**Input data**
# # # #

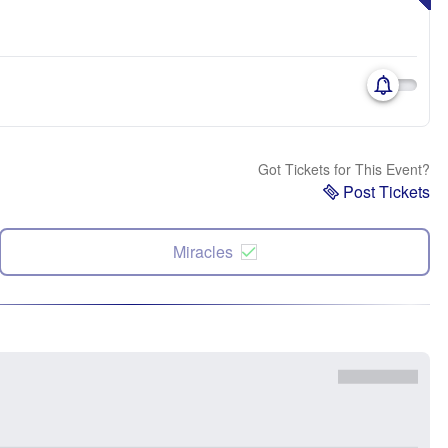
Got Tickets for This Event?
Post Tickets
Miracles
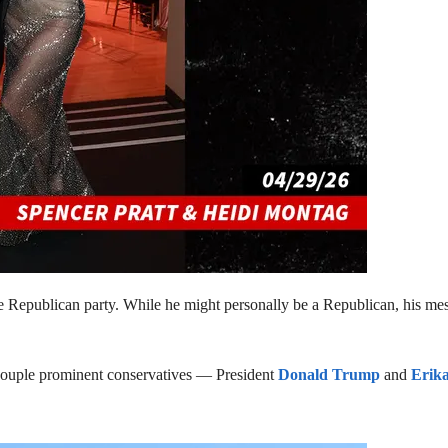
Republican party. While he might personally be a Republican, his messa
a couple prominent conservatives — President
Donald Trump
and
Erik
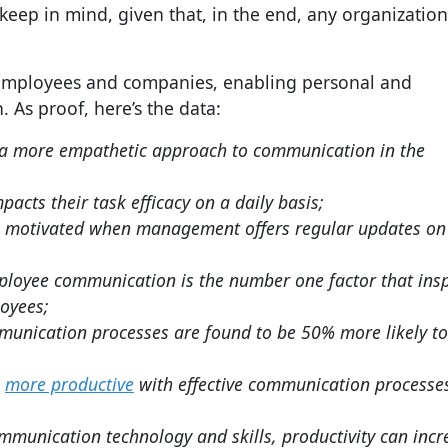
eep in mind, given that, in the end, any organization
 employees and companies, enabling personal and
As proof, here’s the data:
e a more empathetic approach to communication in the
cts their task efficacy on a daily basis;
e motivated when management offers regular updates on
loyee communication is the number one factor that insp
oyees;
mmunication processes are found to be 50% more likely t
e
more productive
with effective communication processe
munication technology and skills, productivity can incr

# # # #

**What to produce**
Give back, unchanged, the line containing "cts their task efficacy on a daily basis;" and each line that comes after it in the entries above, ending with the last.

**Response box**
cts their task efficacy on a daily basis;
e motivated when management offers regular updates on
loyee communication is the number one factor that insp
oyees;
mmunication processes are found to be 50% more likely t
e
more productive
with effective communication processe
munication technology and skills, productivity can incr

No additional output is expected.